By transforming the Illustrative Mathematics curriculum into an AI-ready format, we’ve opened new possibilities for teachers to create more responsive, adaptive, and inclusive mathematical learning experiences—all while honoring the curriculum’s thoughtful design and mathematical integrity. Perhaps most importantly, this work paves the way for bringing other high-quality curricula into Playlab in AI-first formats. The insights we’ve already unlocked create a blueprint for transforming complex educational content across subjects and grade levels.

We want to weave more open-source curriculum into Playlab so that all educators can use the power of great pedagogical tools. And not just math: We can pull any public domain resource into Playlab, from open-source work included in Project Gutenberg to, say, all the works of Shakespeare.

We’re also working hard to make the Playlab platform “smarter.” This involves identifying “best in class” Playlab apps, then pointing new builders to these apps as a way to help them learn to improve the tools they make.

And after that? You can bet that we’re asking educators what they need, every day.

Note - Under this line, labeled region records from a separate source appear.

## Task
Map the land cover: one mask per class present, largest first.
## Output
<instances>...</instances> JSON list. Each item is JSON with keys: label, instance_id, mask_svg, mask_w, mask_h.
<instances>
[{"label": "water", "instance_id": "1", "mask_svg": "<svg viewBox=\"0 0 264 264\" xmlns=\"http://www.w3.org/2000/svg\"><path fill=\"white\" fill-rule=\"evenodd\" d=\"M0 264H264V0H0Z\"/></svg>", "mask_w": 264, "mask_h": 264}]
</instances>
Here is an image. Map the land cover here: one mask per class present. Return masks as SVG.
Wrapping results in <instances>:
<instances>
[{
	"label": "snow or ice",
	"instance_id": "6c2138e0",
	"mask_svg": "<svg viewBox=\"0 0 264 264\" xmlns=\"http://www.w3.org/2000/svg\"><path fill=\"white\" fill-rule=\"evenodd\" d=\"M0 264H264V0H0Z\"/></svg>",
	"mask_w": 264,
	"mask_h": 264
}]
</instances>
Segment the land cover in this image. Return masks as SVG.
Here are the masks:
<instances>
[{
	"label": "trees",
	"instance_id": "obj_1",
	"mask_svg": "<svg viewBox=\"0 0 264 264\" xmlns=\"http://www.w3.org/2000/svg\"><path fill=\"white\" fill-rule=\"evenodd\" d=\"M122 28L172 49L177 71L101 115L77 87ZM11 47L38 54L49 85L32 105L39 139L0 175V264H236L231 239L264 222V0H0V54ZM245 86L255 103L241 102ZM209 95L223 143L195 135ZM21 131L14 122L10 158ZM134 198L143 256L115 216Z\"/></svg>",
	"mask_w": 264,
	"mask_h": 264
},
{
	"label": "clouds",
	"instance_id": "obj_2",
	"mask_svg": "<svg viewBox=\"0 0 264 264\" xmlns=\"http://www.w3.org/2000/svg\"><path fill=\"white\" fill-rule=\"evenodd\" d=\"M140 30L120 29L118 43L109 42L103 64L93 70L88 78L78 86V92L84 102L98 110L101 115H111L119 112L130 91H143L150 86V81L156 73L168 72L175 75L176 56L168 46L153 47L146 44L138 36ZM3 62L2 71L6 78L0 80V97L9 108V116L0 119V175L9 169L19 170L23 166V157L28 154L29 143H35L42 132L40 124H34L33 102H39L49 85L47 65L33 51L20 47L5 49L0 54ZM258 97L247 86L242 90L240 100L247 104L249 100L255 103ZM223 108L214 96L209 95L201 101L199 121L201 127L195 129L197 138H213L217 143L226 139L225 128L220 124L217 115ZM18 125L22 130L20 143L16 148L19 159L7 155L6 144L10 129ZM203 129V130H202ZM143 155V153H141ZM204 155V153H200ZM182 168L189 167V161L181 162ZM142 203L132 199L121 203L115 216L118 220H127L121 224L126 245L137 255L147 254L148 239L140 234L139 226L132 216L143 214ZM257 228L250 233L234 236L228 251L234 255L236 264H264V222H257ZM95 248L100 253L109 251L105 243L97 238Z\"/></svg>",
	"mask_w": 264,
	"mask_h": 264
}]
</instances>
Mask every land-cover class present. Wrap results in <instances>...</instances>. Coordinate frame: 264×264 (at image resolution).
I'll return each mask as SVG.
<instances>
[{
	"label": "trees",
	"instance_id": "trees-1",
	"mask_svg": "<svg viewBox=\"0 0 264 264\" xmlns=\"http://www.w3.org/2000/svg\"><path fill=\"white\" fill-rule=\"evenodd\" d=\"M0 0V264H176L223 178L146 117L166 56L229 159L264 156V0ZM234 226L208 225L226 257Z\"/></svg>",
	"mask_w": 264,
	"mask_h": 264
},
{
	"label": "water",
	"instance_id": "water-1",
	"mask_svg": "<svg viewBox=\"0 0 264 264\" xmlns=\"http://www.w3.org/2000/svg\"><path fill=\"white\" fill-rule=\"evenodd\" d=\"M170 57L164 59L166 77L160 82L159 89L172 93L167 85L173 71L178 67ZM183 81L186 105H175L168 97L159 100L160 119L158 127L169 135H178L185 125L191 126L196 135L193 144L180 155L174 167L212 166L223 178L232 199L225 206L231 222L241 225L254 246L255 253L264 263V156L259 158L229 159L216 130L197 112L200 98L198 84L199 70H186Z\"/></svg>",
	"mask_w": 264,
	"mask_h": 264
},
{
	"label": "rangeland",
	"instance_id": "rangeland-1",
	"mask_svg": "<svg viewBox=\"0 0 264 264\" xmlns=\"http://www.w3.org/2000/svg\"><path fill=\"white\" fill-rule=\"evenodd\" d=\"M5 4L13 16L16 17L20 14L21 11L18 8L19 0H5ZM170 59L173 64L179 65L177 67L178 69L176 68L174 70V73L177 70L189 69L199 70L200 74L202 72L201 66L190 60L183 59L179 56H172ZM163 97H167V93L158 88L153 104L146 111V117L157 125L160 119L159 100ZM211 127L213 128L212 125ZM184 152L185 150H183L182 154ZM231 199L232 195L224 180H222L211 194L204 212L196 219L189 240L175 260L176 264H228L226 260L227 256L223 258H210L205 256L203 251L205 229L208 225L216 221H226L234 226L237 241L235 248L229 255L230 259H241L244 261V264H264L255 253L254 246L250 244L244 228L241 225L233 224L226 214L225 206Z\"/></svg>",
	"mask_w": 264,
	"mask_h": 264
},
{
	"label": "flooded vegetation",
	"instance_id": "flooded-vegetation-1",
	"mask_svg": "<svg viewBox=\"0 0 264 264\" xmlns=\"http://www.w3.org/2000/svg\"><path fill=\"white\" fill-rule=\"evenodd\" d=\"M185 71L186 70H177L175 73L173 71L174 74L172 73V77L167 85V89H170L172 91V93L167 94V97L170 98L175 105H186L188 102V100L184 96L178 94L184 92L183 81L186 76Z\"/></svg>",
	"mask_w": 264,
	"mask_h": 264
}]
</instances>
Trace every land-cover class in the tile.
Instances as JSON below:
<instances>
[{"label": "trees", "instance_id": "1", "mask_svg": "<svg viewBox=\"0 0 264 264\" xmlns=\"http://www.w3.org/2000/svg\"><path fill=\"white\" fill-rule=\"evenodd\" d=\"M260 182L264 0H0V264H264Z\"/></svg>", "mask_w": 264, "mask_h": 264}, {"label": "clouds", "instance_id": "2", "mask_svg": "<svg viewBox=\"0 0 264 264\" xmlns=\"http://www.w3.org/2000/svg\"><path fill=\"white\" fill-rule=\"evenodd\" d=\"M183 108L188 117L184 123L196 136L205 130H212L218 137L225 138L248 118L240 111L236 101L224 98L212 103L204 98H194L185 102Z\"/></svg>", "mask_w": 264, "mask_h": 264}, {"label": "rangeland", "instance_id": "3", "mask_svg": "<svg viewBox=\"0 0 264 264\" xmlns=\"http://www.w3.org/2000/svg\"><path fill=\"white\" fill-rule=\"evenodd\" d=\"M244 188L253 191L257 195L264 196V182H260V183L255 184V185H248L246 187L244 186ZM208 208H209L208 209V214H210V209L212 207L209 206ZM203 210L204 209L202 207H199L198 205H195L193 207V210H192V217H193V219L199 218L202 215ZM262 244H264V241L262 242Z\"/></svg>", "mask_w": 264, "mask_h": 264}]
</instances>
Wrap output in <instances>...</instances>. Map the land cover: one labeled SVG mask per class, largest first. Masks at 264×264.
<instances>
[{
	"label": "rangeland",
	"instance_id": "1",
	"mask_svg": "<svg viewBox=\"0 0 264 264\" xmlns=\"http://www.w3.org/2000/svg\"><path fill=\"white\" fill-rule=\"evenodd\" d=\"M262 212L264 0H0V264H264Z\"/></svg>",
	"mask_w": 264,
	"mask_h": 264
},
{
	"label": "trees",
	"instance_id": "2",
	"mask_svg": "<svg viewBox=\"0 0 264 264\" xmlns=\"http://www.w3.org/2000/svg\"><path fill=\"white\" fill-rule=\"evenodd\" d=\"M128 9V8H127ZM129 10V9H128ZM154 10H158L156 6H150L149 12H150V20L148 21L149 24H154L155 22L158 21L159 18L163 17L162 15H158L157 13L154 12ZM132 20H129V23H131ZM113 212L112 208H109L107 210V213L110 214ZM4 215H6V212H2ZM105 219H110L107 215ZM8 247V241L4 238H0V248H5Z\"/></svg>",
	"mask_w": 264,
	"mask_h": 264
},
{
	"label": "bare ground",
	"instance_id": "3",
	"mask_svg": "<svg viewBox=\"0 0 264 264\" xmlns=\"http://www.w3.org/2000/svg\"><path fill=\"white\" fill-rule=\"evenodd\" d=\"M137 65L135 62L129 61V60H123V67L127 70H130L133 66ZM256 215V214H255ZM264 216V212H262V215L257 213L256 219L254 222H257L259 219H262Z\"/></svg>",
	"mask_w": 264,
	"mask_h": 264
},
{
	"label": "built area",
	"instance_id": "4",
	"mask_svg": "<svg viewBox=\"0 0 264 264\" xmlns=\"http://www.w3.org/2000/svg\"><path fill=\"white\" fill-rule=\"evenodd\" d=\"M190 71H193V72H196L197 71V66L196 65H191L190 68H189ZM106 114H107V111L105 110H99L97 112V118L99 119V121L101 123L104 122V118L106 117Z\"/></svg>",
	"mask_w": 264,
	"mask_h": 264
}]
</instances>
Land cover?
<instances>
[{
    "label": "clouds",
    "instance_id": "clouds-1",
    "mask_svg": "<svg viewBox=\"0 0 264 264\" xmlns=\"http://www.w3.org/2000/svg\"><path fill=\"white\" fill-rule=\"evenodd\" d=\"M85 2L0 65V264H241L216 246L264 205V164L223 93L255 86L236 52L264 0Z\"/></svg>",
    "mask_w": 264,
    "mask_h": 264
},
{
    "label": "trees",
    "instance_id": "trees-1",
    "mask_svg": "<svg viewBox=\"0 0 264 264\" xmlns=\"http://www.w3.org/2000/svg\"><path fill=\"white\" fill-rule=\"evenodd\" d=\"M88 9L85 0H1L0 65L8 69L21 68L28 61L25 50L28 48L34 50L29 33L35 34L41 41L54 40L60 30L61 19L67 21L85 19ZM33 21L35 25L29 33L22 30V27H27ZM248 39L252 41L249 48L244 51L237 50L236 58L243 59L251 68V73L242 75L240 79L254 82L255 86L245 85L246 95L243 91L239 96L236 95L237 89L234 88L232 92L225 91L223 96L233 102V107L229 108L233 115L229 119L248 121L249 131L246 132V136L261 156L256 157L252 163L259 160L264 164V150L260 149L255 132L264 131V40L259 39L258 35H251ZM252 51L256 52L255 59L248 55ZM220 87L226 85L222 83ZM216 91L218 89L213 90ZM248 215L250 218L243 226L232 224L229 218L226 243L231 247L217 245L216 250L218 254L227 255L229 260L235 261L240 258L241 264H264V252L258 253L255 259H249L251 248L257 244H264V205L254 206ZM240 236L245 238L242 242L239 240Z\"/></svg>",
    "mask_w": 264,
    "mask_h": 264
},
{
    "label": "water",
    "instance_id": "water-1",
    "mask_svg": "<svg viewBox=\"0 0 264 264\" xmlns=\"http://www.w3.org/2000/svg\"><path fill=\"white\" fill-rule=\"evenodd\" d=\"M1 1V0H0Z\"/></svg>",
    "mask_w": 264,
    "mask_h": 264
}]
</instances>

Dr. Nadine Dabby is the head of Machine Learning at Playlab. Dr. Dabby holds a doctorate in Computation & Neural Programming from the California Institute of Technology. Prior to joining Playlab she was an adjunct professor, worked in R&D in silicon valley and ran a start-up. She is passionate about both the humanities and sciences and if given the choice, would still be an undergraduate at UC Berkeley where she didn’t even get to enroll in 1 percent of course offerings.